Necrotic cell death was long regarded as the ultimate consequence of chemical toxicity and was thought to result from simple cell failure because of toxic interference with vital cell functions. Introduction of the novel concept of programmed cell death (PCD), or apoptosis, has changed this view dramatically. This development has been further stimulated by the characterization of several other genetically PCD modalities, such as autophagy and pyroptosis. Like apoptosis, these modes of cell death are governed by complex signaling networks, containing "switches" responsible for cross talk between them. Recruitment or repression of these cell death signaling networks by foreign chemicals can lead to acute as well as chronic toxicity. In many instances, such effects of toxicants are mediated by disruption/modulation of cellular Ca(2+) homeostasis or increased generation of reactive oxygen species in the mitochondria or other intracellular compartments.
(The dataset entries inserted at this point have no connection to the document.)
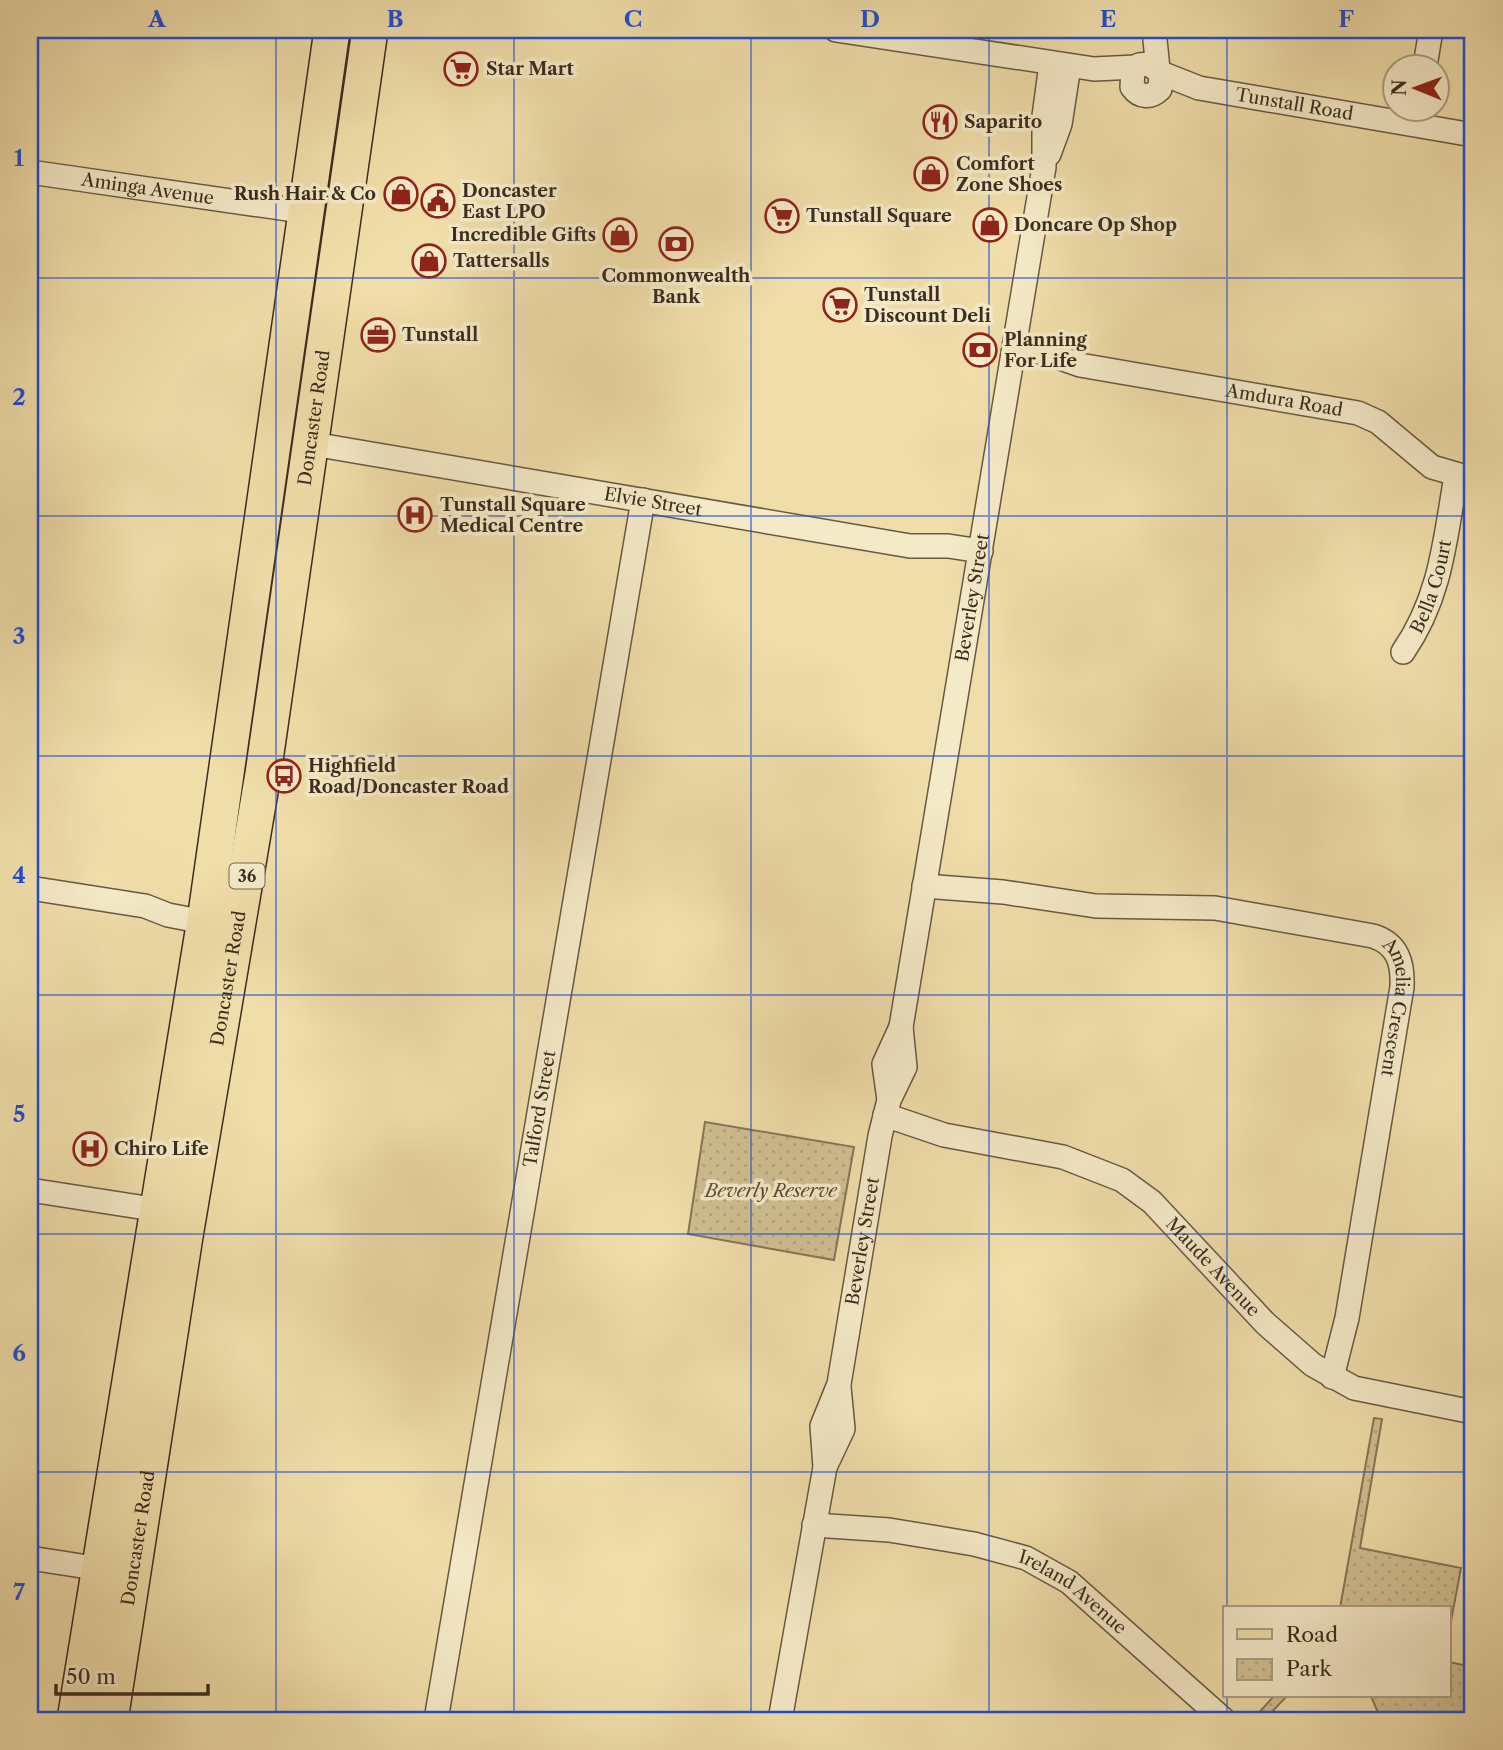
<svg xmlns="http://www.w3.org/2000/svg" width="1503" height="1750" font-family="'Libre Caslon Text',serif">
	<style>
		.park { fill: url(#park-dots); stroke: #867658; stroke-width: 2 }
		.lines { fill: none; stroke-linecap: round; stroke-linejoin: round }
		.minor-casing { stroke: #685942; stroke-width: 26 }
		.primary-casing { stroke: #3b2d1f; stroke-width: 38 }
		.minor { stroke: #f5eac8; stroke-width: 23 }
		.primary { stroke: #f0deaa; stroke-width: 35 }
		.grid { fill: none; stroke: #1d4ed8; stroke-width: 2; stroke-opacity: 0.55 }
		.labels { text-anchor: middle; stroke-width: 7; stroke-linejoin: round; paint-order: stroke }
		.shield { fill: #f5eac8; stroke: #736652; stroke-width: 2 }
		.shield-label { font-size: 16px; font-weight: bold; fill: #3b2d1f }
		.poi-label { font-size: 18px; font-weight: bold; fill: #3b2d1f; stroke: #f5eac8; text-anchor: start }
		.street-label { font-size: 18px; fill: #3b2d1f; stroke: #f5eac8 }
		.park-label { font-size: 18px; font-style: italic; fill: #594a36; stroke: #f5eac8 }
		.neatline { fill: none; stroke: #1d4ed8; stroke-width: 2.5 }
		.grid-label { font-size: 23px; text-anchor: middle; font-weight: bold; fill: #1d4ed8 }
	</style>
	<defs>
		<pattern id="park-dots" width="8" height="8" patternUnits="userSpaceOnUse" patternTransform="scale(1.75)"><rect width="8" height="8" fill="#d1c092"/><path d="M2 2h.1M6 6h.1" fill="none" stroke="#b4a57d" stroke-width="1.8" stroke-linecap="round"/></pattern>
	</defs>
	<rect width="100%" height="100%" fill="#f0deaa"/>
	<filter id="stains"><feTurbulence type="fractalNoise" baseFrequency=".00286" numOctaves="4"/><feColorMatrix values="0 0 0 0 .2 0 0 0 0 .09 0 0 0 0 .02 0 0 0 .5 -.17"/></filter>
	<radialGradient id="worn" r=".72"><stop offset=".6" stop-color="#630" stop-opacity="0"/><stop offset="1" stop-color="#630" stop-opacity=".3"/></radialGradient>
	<g class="park">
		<path d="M 705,1122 L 854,1147 L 834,1260 L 688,1234 Z"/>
		<path d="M 1374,1418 L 1382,1419 L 1360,1548 L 1461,1568 L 1449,1632 L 1449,1608 L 1340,1608 Z"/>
		<path d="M 1449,1662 L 1473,1667 L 1473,1720 L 1381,1720 L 1371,1696 L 1449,1696 Z"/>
		<path d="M 1274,1696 L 1287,1696 L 1264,1720 L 1252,1720 Z"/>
	</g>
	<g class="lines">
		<defs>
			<g id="minor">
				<path d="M 836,30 L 1094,69 L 1136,67"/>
				<path d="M 1154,30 L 1158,69"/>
				<path d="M 1425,66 L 1431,30"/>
				<path id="s1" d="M 1161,73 L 1160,89 C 1151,98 1140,98 1132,87 L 1133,71 L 1139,65 L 1149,64 L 1161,73 L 1199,88 L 1473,135"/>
				<path d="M 1049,154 L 1060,124 L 1069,66"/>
				<path id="s2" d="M 30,172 L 308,212"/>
				<path id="s3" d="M 1014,347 L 1049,354 L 1080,365 L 1358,413 L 1378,422 L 1432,467 L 1473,479"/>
				<path id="s4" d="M 313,444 L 910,546 L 948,546 L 981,551"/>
				<path id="s5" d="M 1403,652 C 1441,597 1445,540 1456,476"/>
				<path id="s6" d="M 924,886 L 1003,892 L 1096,906 L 1215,908 L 1373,936 C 1398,944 1403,963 1402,987 L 1347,1318 L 1332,1377"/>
				<path d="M 30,888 L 145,906 L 168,915 L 204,922"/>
				<path d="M 889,1100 L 884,1064 L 901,1027"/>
				<path id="s7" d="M 885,1115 L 944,1135 L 1063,1157 L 1122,1180 L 1152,1202 L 1265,1323 L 1313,1365 L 1354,1388 L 1473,1412"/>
				<path d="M 30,1190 L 159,1210"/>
				<path d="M 825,1467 L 843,1429 L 839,1387"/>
				<path id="s8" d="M 814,1525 L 889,1530 L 974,1544 L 1026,1558 L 1069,1582 L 1224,1720"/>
				<path d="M 30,1558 L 101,1569"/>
				<path id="s9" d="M 436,1720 L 643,500"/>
				<path id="s10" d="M 780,1720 L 825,1467 L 822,1426 L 839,1384 L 880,1136 L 889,1100 L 905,1067 L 901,1027 L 1044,167 L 1044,116 L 1051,64"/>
			</g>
			<g id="primary">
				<path d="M 75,1720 L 207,907 L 332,30"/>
				<path id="s11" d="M 110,1720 L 185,1236 L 263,774 L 370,30"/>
			</g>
		</defs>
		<use href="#minor" class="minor-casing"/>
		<use href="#primary" class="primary-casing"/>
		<use href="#minor" class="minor"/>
		<use href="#primary" class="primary"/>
	</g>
	<path class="grid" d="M 276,30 L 276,1720M 514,30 L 514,1720M 751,30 L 751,1720M 989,30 L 989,1720M 1227,30 L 1227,1608M 30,278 L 1473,278M 30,516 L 1473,516M 30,756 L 1473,756M 30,995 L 1473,995M 30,1234 L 1473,1234M 30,1472 L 1473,1472M 1227,1696 L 1227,1720"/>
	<defs>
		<symbol id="supermarket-ring" viewBox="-11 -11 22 22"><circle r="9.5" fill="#f5eac8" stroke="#8f2418" stroke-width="1.5"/><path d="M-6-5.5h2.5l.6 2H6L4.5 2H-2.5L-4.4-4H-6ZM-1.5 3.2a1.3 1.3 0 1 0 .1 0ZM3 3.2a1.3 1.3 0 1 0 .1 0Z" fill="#8f2418"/></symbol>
		<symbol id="restaurant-ring" viewBox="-11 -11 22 22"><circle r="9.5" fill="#f5eac8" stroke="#8f2418" stroke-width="1.5"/><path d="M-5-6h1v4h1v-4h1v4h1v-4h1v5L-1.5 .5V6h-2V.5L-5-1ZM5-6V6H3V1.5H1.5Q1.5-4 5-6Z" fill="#8f2418"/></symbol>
		<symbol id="shop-ring" viewBox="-11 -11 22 22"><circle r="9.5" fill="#f5eac8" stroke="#8f2418" stroke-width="1.5"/><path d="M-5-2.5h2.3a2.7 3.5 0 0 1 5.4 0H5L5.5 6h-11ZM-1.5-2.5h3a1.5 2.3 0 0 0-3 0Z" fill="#8f2418"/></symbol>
		<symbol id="civic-ring" viewBox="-11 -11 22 22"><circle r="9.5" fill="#f5eac8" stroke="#8f2418" stroke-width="1.5"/><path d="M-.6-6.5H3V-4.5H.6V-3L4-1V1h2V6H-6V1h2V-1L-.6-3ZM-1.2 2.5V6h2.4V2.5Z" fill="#8f2418"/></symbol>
		<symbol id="bank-ring" viewBox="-11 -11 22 22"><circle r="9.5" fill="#f5eac8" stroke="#8f2418" stroke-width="1.5"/><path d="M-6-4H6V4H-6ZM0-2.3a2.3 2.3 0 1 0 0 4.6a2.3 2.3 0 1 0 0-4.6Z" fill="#8f2418"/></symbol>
		<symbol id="office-ring" viewBox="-11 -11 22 22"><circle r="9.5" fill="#f5eac8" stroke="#8f2418" stroke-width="1.5"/><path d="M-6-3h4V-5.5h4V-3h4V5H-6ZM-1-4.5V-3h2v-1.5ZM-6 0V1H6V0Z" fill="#8f2418"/></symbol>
		<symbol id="hospital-ring" viewBox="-11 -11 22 22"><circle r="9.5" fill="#f5eac8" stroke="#8f2418" stroke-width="1.5"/><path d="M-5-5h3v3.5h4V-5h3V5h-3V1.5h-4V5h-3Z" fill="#8f2418"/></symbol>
		<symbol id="bus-ring" viewBox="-11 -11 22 22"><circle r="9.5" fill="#f5eac8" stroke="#8f2418" stroke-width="1.5"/><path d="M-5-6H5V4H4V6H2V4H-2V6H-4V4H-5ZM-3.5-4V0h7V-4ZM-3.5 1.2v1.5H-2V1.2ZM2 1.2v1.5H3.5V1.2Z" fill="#8f2418"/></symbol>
	</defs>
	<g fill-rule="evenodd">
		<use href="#supermarket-ring" x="442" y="50" width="38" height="38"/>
		<use href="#restaurant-ring" x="921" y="103" width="38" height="38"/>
		<use href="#shop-ring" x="912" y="155" width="38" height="38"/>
		<use href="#shop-ring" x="382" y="175" width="38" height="38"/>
		<use href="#civic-ring" x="419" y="182" width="38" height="38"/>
		<use href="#supermarket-ring" x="763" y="197" width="38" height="38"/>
		<use href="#shop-ring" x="971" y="206" width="38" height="38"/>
		<use href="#shop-ring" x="601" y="216" width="38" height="38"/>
		<use href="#bank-ring" x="657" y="225" width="38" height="38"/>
		<use href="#shop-ring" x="410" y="242" width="38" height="38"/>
		<use href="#supermarket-ring" x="821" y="286" width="38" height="38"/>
		<use href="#office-ring" x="359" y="316" width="38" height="38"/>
		<use href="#bank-ring" x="961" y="331" width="38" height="38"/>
		<use href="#hospital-ring" x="396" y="496" width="38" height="38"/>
		<use href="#bus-ring" x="265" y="757" width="38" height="38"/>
		<use href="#hospital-ring" x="71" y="1130" width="38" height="38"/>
	</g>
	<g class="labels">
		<rect class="shield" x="229.5" y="863.5" width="35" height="25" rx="5"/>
		<g class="shield-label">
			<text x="247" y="882">36</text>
		</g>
		<g class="poi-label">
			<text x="486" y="75">Star Mart</text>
			<text x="964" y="128">Saparito</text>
			<text x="956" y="170">Comfort<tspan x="956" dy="21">Zone Shoes</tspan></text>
			<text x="462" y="197">Doncaster<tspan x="462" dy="21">East LPO</tspan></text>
			<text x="376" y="200" text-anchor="end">Rush Hair &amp; Co</text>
			<text x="806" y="222">Tunstall Square</text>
			<text x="1014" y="231">Doncare Op Shop</text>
			<text x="596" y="241" text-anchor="end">Incredible Gifts</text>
			<text x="453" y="267">Tattersalls</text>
			<text x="676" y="282" text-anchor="middle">Commonwealth<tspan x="676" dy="21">Bank</tspan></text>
			<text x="864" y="301">Tunstall<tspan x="864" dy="21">Discount Deli</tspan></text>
			<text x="402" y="341">Tunstall</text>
			<text x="1004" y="346">Planning<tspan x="1004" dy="21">For Life</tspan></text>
			<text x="440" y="511">Tunstall Square<tspan x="440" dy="21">Medical Centre</tspan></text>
			<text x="308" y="772">Highfield<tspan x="308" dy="21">Road/Doncaster Road</tspan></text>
			<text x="114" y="1155">Chiro Life</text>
		</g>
		<g class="street-label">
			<text dy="6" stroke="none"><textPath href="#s1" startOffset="236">Tunstall Road</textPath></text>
			<text dy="6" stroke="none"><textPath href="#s2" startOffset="119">Aminga Avenue</textPath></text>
			<text dy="6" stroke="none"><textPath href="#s3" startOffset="276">Amdura Road</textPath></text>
			<text dy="6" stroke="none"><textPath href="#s11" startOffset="1318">Doncaster Road</textPath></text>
			<text dy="6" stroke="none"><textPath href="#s4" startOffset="345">Elvie Street</textPath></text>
			<text dy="6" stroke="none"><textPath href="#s5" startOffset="72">Bella Court</textPath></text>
			<text dy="6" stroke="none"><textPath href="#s10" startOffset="1144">Beverley Street</textPath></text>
			<text dy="6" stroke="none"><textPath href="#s11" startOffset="751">Doncaster Road</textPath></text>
			<text dy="6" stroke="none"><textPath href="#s6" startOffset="537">Amelia Crescent</textPath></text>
			<text dy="6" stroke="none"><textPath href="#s9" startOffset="620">Talford Street</textPath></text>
			<text dy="6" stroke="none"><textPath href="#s10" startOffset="488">Beverley Street</textPath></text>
			<text dy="6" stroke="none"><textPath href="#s7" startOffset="373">Maude Avenue</textPath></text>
			<text dy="6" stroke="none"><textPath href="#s11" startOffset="184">Doncaster Road</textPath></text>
			<text dy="6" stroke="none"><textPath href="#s8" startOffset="273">Ireland Avenue</textPath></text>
		</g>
		<g class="park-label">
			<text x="771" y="1197">Beverly Reserve</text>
		</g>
	</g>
	<rect width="1503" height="1750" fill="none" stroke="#f0deaa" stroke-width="77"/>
	<rect x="1223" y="1606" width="228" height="91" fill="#f5eac8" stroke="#ab9e84" stroke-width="2"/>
	<rect x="1237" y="1629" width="35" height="10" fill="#f0deaa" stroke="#ab9e84" stroke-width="2"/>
	<text x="1286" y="1642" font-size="21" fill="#3b2d1f">Road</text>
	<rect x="1237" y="1659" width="35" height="21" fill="url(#park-dots)" stroke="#ab9e84" stroke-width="2"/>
	<text x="1286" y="1676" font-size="21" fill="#3b2d1f">Park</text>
	<g transform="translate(1416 88) rotate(271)"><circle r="33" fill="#f5eac8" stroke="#ab9e84" stroke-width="2"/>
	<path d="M0-5L12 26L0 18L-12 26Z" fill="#8f2418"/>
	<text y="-10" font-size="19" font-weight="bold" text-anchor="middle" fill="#3b2d1f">N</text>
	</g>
	<path d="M56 1684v10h152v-10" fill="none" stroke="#3b2d1f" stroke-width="3.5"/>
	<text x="66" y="1684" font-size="21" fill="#3b2d1f" stroke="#f5eac8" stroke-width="5" paint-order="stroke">50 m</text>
	<rect x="38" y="38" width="1426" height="1674" class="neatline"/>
	<g class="grid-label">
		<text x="157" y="27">A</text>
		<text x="395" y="27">B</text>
		<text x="633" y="27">C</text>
		<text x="870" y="27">D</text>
		<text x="1108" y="27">E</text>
		<text x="1346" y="27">F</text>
		<text x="19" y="166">1</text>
		<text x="19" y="405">2</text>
		<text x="19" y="644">3</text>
		<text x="19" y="883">4</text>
		<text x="19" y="1122">5</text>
		<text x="19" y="1361">6</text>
		<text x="19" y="1600">7</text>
	</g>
	<rect width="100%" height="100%" filter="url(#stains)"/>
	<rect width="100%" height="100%" fill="url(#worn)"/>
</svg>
Caspases, calpains, lysosomal proteases, and endonucleases are the main executioners of cell death, and they often co-operate during the execution stage of apoptosis. Finally, dead or dying cells are recognized and engulfed by phagocytes to prevent inflammation and associated tissue damage. Defective macrophage engulfment and degradation of cell corpses may also result from toxicity and can contribute to both the inflammatory response and dysregulation of tissue homeostasis. Hence, the cell death and phagocytosis regulatory networks offer a multitude of targets for toxic chemicals.